Though understudied and extremely complex, scientists and clinicians suspect that one of the primary causes of pica is the deficiency of certain micronutrients, such as iron. Ironically, individuals with pica experience an urge to consume non-food items (e.g., soil, clay, baking powder, soap, cornstarch, chalk, paper products), which often fail to fill the nutrient gaps while also worsening the deficiencies by reducing absorption of nutrients and exacerbating unwanted health outcomes by potentially introducing toxins, heavy metals, parasites, and other dangerous substances to both mother and fetus.

In many parts of the world, pica is common and expected as it has long been seen as a normal part of pregnancy. In other areas, however, women hesitate to report their pica cravings and behaviors due to feelings of shame and fear of being stigmatized.

Only two studies have examined pica in populations in the U.S. in the last 25 years. In California, researchers found that 51% of Hispanic women had the condition. North Carolina scientists discovered that 38% of rural women had pica during pregnancy, yet 75% of the participants had no documentation of the condition in their medical records.

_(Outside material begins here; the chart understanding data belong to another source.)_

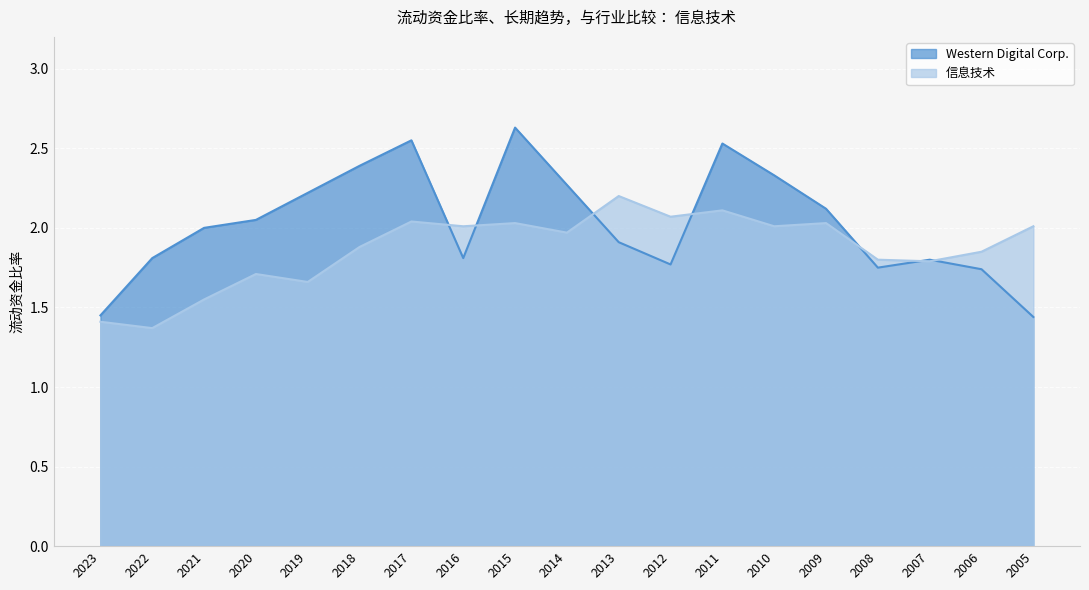

What is the value of the Western Digital Corp. point at the 15th from the left?

2.1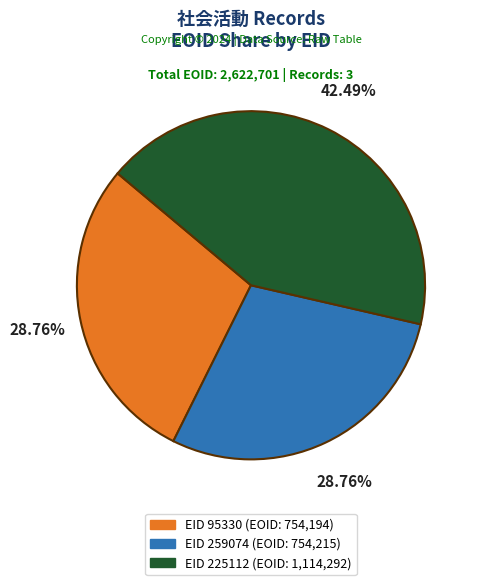

To the nearest percent, what is the average slice percentage?

33%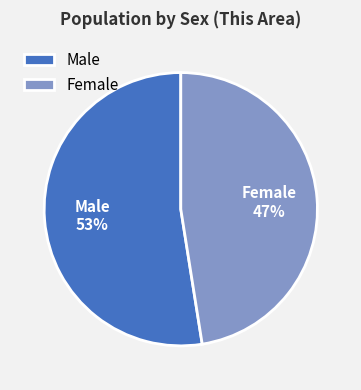

True or false: Female accounts for 55% of the total.

False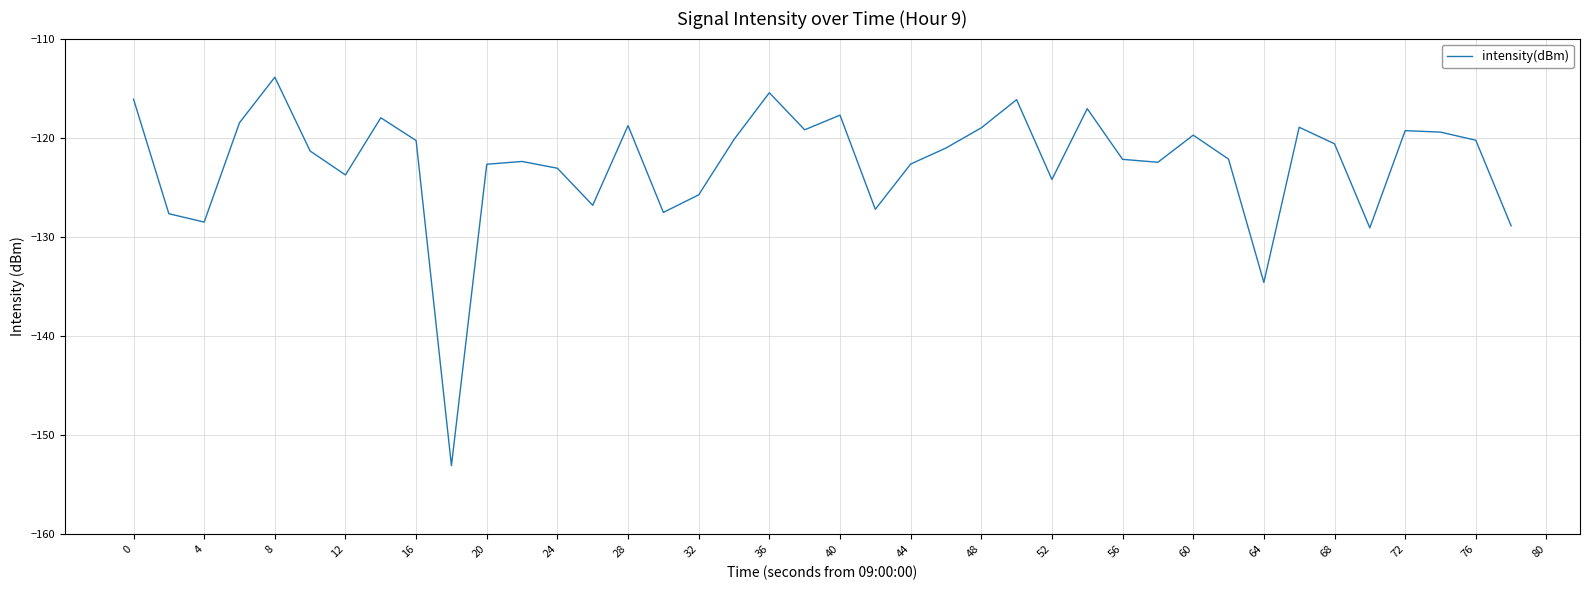

What is the maximum value shown in the chart?

-113.9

“Pica is viewed as a cultural practice, as well as a biological response to nutritional deficiencies, infection or stress,” Larson says. “But with so little research on the topic, we just don’t know enough about its prevalence, causes or impacts on pregnant women and their babies.”

Building on her pica research in Malawi, which showed a reduction in consumption of earth when iron supplementation was provided, Larson’s new study will shed light on which South Carolinians are most impacted by pica, what primarily causes pica in these populations, and how pregnant people experience pica in their everyday lives. By understanding their behaviors, perspectives, and experiences, the research team’s long-term goal is to develop culturally relevant screening and treatment protocols that can be used by health care providers in the Palmetto state and beyond. 

Larson’s study brings together a team of clinical, community, and research experts to explore this ubiquitous yet poorly understood condition. Consistent engagement with the study’s Community Advisory Board will provide a much-needed perspective on the project’s research approaches, study materials, dissemination, and much more.

“The cultural roots and high prevalence of prenatal anemia in the Southern United States makes pica a critical public health issue for this region,” Larson says. “With this initial pilot project, we hope to lay the groundwork for a longer, more extensive study aimed at understanding the risk factors, behaviors, and clinical impacts associated with this condition, and how we might improve it using community-engaged research approaches.”